Sunday, October 31, 2010

Happy Halloween

This great site allows you to be enormously creative in carving pumpkins, with absolutely no mess.
Happy Halloween!

Saturday, October 30, 2010

Too Much To Do

I'm trying to cram another year's worth of activities into the 4th quarter, including making plans for 2011.  The first month of the quarter zoomed by, filled to the brim.  The process is made more challenging as new opportunities arise daily to be added to my already overflowing schedule. 

When I have too much to do, it is essential to take time to capture all the projects in one visible document.  This eliminates one source of anxiety, the fear that I've forgotten about a smaller but important project.  Mental milestones allow me to realize that the overly frantic pace is temporary.  And taking a few moments to relish successes keeps my energy flowing.

Friday, October 29, 2010

When Tragedy Strikes

When tragedy strikes, follow your instincts. No one has a script.  If you think you should visit or call...DO!  We received the unthinkable call last night that dear friends' precious son had been murdered in a home invasion.  We could have waited to give them family privacy, but we followed our hearts and instincts and appeared spontaneously to provide hugs.  Absolutely right decision!  

Thursday, October 28, 2010

Out of Our Element

One of our new, unique Sterling Bank "fun"draising projects for March of Dimes was "Dress an Executive for Halloween".  I had 10 other willing senior executives who agreed with me to be bid upon for dressing rights. Our teams were tame, and only three chose to bid.  Each of these teams chose to dress their own senior executive.  Since I was not an executive to be dressed, I rallied my other "non-chosen" colleagues to donate to dress our willing CEO. 

We "mummified" our CEO, discovered that our Operations EVP is a "hot dog", realized from our HR "flapper" EVP that there's a lighter side to work and ascertained that our Specialty Banking and Investments EVP will step way out of his comfort zone to make a great impression.

When we're willing to be vulnerable, we often make great connections and memories.

Wednesday, October 27, 2010

Why Aren't You Smiling?

### Set task 1
In the blog entries, switch "willing" to "eager" and give the passage between "Thursday, October 28, 2010" and "our willing CEO.", inclusive.
### Set task 2
Please list every post title that appears in the blog entries.
The records play no part in this.

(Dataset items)
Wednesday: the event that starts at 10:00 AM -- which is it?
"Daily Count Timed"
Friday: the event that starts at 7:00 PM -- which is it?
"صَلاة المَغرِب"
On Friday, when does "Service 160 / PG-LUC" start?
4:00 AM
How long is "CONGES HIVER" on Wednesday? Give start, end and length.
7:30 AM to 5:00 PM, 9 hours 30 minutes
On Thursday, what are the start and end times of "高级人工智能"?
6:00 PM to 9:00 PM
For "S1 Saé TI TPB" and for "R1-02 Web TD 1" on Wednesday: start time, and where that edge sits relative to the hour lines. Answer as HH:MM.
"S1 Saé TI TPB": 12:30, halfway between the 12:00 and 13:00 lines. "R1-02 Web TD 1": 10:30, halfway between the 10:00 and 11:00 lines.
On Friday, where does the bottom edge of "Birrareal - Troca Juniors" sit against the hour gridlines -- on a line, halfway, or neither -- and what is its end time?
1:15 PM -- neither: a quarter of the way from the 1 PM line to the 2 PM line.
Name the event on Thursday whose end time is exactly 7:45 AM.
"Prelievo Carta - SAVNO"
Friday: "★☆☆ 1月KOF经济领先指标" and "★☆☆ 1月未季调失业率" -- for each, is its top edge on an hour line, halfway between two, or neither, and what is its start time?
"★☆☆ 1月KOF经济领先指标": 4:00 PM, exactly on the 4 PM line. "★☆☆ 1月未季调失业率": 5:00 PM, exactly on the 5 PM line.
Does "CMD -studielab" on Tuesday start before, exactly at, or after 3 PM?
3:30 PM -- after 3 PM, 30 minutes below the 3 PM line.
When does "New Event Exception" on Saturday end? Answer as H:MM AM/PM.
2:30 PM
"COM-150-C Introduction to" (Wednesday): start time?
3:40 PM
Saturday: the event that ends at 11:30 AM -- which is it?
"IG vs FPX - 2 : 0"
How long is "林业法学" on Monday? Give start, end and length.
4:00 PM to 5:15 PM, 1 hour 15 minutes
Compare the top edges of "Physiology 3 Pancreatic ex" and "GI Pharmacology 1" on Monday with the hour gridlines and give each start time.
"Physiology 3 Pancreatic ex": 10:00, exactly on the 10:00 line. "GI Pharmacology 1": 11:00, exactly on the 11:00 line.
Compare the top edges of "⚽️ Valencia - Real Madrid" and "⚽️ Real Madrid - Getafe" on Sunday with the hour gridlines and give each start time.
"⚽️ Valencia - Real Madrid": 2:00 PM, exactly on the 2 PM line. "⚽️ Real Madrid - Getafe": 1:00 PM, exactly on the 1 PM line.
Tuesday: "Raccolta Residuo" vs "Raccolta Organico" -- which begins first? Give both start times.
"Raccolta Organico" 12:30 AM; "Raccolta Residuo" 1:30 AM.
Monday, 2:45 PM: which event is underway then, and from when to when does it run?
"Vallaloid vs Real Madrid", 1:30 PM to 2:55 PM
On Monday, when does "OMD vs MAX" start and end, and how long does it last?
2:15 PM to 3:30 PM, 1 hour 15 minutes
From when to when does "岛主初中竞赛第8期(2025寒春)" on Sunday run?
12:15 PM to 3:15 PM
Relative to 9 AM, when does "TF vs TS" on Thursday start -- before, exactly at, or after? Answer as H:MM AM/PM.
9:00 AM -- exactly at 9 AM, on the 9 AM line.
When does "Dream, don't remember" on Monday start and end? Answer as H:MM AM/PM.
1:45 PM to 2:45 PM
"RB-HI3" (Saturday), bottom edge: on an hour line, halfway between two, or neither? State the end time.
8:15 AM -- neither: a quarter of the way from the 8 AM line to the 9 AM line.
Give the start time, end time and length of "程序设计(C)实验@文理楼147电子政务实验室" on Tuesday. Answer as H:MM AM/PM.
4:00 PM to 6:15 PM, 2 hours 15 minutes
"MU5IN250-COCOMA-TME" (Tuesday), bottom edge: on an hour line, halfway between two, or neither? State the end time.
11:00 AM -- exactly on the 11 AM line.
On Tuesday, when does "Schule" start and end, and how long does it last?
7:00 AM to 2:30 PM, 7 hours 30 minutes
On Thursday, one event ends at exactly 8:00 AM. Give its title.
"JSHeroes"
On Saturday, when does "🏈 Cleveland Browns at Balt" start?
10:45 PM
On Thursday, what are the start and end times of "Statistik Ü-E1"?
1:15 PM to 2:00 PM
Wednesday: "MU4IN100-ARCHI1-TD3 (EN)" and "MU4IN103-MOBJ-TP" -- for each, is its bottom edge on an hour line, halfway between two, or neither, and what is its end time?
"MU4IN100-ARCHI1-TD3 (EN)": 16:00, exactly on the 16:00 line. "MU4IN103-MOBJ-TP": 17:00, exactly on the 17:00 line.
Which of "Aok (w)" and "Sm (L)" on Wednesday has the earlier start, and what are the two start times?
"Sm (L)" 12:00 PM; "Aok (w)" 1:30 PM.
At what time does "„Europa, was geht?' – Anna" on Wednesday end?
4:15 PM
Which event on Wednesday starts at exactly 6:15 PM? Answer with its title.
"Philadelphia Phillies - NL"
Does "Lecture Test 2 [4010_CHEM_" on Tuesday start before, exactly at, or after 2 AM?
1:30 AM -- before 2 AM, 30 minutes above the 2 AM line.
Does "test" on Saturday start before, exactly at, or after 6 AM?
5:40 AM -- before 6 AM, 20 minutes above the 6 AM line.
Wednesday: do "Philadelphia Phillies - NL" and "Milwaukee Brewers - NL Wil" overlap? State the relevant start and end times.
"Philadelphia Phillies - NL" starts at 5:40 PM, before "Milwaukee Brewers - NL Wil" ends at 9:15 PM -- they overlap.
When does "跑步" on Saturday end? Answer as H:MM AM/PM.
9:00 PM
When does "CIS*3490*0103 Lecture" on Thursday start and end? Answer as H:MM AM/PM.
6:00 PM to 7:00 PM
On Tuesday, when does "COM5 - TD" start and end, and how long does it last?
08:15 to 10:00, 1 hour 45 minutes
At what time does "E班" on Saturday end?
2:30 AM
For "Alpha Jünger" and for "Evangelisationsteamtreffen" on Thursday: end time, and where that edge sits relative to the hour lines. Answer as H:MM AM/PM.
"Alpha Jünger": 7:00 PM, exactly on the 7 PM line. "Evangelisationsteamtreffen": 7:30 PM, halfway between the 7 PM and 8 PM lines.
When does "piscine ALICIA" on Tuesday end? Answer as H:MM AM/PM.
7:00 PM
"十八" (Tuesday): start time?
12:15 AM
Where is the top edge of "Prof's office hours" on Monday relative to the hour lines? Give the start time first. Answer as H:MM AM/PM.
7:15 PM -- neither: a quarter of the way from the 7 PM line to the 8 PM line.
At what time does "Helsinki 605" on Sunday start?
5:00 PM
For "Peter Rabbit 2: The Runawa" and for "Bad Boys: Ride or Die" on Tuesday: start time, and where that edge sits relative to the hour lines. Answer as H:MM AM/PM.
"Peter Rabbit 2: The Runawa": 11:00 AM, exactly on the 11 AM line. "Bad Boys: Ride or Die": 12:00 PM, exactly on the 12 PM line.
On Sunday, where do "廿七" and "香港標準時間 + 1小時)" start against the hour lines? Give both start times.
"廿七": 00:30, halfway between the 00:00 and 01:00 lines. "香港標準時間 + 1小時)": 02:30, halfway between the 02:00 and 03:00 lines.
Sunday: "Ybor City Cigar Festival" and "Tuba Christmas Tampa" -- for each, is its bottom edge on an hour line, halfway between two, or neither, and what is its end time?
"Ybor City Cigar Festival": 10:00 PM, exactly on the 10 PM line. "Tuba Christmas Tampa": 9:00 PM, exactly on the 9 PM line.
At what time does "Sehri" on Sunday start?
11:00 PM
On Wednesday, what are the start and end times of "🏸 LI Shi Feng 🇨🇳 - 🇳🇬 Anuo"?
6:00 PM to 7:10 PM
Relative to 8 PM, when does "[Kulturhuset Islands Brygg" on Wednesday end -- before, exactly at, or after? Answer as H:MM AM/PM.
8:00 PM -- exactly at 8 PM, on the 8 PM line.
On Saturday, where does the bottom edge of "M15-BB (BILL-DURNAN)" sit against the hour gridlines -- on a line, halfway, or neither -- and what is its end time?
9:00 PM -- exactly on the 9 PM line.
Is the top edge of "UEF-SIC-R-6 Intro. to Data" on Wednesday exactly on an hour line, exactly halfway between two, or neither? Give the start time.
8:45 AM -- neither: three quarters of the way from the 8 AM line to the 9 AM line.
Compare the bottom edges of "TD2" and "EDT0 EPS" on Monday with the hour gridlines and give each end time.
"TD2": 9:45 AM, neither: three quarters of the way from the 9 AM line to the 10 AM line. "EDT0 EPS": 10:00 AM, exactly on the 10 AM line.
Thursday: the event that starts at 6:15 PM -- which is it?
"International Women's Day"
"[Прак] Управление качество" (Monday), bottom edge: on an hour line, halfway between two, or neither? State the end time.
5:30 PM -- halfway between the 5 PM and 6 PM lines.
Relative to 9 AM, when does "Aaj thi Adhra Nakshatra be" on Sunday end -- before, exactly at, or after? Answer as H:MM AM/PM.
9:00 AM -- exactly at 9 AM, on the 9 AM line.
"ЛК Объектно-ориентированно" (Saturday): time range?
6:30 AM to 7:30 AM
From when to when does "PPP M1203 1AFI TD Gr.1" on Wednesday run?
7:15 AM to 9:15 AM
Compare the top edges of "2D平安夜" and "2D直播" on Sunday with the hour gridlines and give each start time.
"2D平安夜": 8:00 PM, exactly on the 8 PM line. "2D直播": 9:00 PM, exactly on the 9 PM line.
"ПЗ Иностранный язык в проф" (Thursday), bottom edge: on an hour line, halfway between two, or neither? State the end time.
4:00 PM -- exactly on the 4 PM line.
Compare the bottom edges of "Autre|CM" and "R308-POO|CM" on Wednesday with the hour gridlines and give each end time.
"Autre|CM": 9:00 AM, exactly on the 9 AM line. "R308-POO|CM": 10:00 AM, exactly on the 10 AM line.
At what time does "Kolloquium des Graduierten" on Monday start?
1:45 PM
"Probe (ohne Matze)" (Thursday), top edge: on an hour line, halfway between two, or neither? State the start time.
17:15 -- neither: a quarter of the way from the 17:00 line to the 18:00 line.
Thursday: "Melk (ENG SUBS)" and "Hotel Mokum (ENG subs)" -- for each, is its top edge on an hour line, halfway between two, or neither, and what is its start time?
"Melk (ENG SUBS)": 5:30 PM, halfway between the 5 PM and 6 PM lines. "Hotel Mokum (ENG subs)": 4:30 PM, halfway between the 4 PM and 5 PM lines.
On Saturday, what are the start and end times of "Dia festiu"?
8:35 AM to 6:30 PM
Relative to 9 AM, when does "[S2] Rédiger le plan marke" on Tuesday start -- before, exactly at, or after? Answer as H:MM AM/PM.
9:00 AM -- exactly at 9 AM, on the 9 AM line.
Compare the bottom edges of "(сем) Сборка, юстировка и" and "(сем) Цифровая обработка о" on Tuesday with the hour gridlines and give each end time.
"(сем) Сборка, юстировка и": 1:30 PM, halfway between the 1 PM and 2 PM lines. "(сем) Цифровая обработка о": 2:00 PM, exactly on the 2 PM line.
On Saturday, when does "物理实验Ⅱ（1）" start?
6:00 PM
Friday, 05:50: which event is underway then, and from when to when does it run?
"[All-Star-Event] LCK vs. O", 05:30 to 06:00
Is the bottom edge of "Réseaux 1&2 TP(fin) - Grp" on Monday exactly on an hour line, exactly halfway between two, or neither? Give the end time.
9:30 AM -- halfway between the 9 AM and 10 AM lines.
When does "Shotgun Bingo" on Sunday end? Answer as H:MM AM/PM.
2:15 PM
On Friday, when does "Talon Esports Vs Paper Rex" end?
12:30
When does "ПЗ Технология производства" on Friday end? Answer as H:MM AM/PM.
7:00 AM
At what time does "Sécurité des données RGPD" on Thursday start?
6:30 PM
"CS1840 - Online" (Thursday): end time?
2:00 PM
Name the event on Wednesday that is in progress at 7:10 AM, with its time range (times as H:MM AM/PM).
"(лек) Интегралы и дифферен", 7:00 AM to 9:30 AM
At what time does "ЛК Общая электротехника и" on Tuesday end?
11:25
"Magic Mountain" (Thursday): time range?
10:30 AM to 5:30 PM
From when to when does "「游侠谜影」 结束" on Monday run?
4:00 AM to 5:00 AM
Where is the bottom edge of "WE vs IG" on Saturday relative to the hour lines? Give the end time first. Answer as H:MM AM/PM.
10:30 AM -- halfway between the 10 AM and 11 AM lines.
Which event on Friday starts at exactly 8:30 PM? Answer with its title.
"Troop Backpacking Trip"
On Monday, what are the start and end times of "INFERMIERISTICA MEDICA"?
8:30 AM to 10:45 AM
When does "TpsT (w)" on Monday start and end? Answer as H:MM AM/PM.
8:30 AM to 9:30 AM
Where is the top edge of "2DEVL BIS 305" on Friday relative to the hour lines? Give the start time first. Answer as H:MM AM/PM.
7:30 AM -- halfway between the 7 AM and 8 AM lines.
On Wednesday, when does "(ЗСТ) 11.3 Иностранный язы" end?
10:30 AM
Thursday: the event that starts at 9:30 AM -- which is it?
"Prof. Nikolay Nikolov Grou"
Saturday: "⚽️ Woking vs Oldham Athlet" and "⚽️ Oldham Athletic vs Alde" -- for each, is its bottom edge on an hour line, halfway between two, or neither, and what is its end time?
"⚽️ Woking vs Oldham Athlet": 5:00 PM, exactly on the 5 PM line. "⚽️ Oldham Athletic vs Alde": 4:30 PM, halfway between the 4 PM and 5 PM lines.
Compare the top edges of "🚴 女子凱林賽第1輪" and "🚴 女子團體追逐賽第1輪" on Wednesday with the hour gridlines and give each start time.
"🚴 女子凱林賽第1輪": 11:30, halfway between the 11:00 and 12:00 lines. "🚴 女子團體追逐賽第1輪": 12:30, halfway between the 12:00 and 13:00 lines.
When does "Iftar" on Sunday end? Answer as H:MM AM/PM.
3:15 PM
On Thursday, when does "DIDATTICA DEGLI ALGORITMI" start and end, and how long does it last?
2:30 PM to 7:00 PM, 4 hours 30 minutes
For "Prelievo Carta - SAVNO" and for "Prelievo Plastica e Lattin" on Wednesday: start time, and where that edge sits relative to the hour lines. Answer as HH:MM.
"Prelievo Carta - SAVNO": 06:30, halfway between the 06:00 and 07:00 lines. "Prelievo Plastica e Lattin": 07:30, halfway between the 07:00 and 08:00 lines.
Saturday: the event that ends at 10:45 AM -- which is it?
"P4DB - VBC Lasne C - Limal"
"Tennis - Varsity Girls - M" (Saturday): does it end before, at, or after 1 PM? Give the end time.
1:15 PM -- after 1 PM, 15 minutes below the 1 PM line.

### Written answer 1
Thursday, October 28, 2010

Out of Our Element

One of our new, unique Sterling Bank "fun"draising projects for March of Dimes was "Dress an Executive for Halloween".  I had 10 other eager senior executives who agreed with me to be bid upon for dressing rights. Our teams were tame, and only three chose to bid.  Each of these teams chose to dress their own senior executive.  Since I was not an executive to be dressed, I rallied my other "non-chosen" colleagues to donate to dress our eager CEO.

### Written answer 2
- Happy Halloween
- Too Much To Do
- When Tragedy Strikes
- Out of Our Element
- Why Aren't You Smiling?